Here is what we have done in this study:
1). Our previous results of spatio-temporal fusion for target classification have been further developed for target detection. (SPIE AeroSense, Vol. 4731, pp. 204-215, April, 2002)
2). Different temporal integration (fusion) strategies have been developed and compared, including pre-detection integration (such as additive, multiplicative, MAX, and MIN fusions), as well as the traditional post-detection integration (the persistency test).
3). In our 2nd study, The temporal correlation and non-stationary properties of sensor noise have been investigated using sequences of imagery collected by an IR (256x256) sensor looking at different scenes (trees, grass, roads, buildings, etc.).
4). The natural noise extracted from the IR sensor, as well as noise generated by a computer with Gaussian and Rayleigh distributions have been used to test and compare different temporal integration strategies.
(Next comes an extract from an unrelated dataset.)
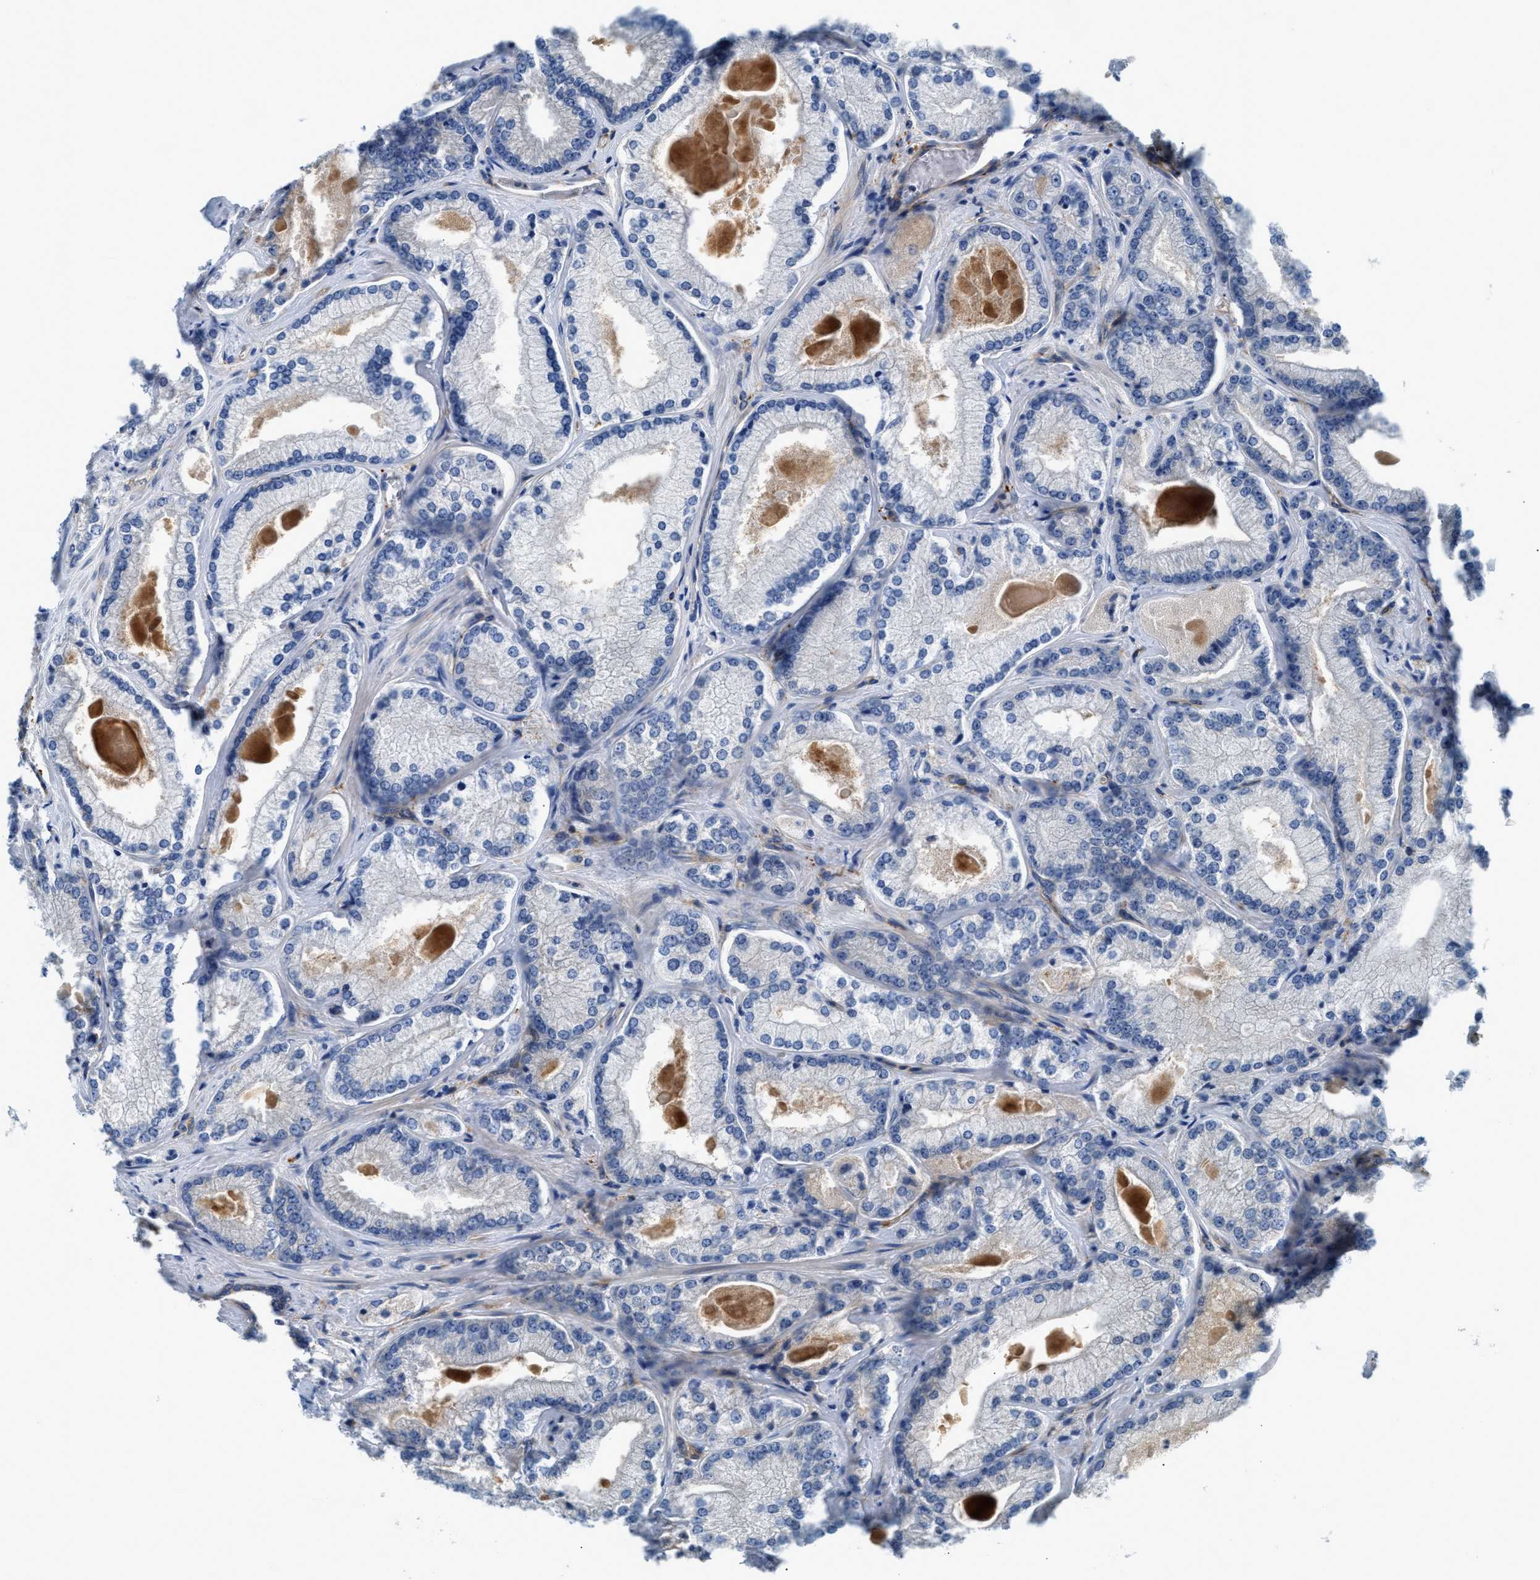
{"staining": {"intensity": "negative", "quantity": "none", "location": "none"}, "tissue": "prostate cancer", "cell_type": "Tumor cells", "image_type": "cancer", "snomed": [{"axis": "morphology", "description": "Adenocarcinoma, Low grade"}, {"axis": "topography", "description": "Prostate"}], "caption": "Prostate cancer (adenocarcinoma (low-grade)) stained for a protein using immunohistochemistry (IHC) shows no staining tumor cells.", "gene": "NSUN7", "patient": {"sex": "male", "age": 65}}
Some preliminary results are summarized here:
1). Both the pre- and post-detection temporal integrations can considerably improve target detection by integrating only 3~5 time frames (tested by real sensor noise as well as computer generated noise).
2). The detection results can be further improved by combining both the pre- and post-detection temporal integrations.
3). The sensor noise at most (> 95%) of the sensor pixels are near stationary and un-correlated between pixels as well as (almost) un-correlated across time frames under a good weather condition.
4). The noise at a few pixels near some surface edges has shown non-stationary properties (with increasing or decreasing mean across time).